12/31/09

Felling blah

I feel really blah today and have a feeling that it is because I am facing going into the new year without Sue. I really do miss her and feel really blah like I just don't want to do anything or go anywhere, and I guess that this is a natural feeling.
I will more than likely watch football tonight and then go to bed and may not even stay up to watch the ball drop, or if I do, I will see it drop and then go to bed.
I am really hoping that 2010 will be a much better year and we can get rid of much of the family trauma that we have dealt with this year.

12/23/09

Depressed this morning

I am kind of depressed this morning. My sister called me around 5:45 telling me that my dad was at the emergency room again and his pneumonia is back with a vengence. It looks like Christmas is going to be spent up at the hospital again and this is not the way I wanted to spend Christmas. I wish that I were in the Bahamas right now and could just disappear. I knew that it was going to be much harder this year because of Sue not being here, but this is getting ridiculous.

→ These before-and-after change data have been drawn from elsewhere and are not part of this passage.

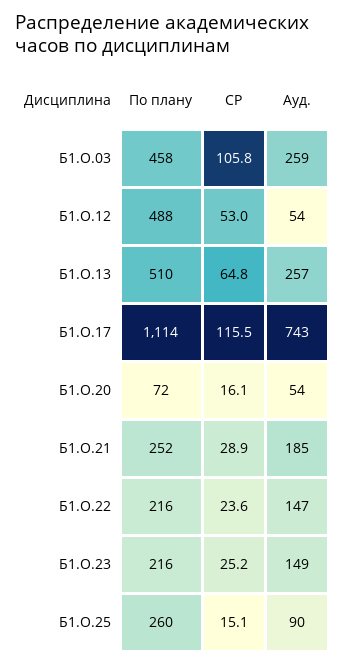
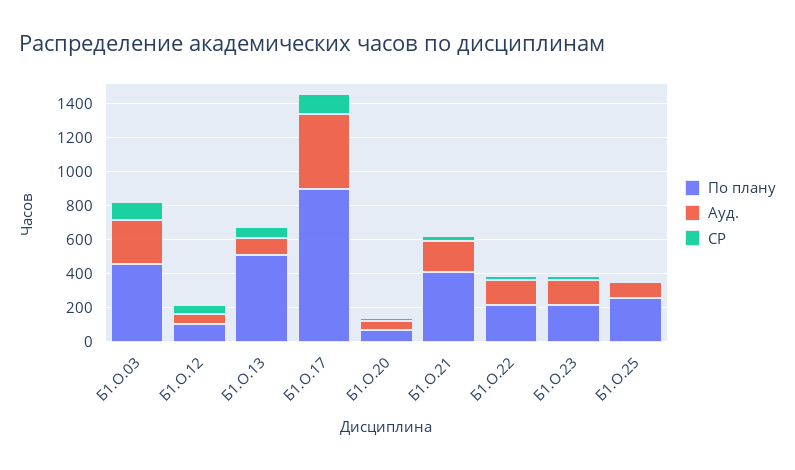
По плану, Б1.О.12: 488 -> 100
Ауд., Б1.О.13: 257 -> 100
По плану, Б1.О.17: 1114 -> 900
Ауд., Б1.О.17: 743 -> 450
По плану, Б1.О.21: 252 -> 400

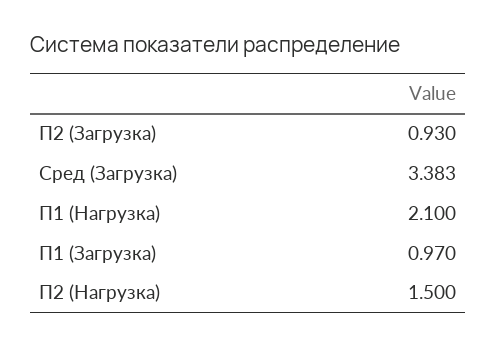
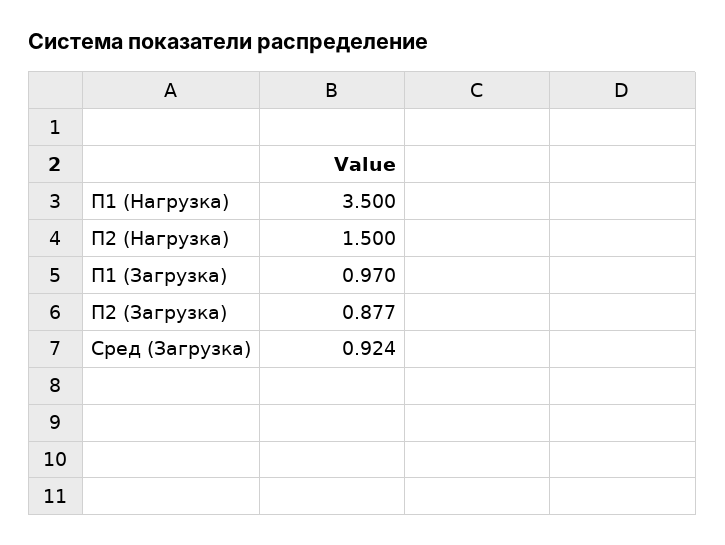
П2 (Загрузка): 0.93 -> 0.877
Сред (Загрузка): 3.383 -> 0.924
П1 (Нагрузка): 2.1 -> 3.5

I know that daddy cannot help it and I cannot help feeling the way that I do and am just praying that God would go ahead and take him home and just let him out of his misery. I think that this would be so much easier on my mom in the long run and the rest of the family even though they do not know it.
When I die, I want to just go like Sue did and not have my family have to worry and watch me die like we have been doing with dad for the past several months. It is just emotionally wiping everyone out and we need a break.

12/16/09

Really wrung out

I feel really wrung out today. Dad is still in the hospital and it looks like this is the end of his life. It has only been a little over nine months since I lost Sue and now am having to deal with all of this emotionally and humanly it is almost more than I can handle. Dad has had a great life and he is a great man and has been a great role model not as a father but as a husband to my mother and after looking at their marriage, I see all of the mistakes I made in my marriage and am praying that I get that second chance.
I miss Sue right now and have told her several times lately I am mad at her for leaving me because I really could use the comfort of her arms right now too.
I know that God is with us all and int he coming days will be with us more than ever, but it doesn't mean that I am really hurting right now and am really chrishing my friends and family right now.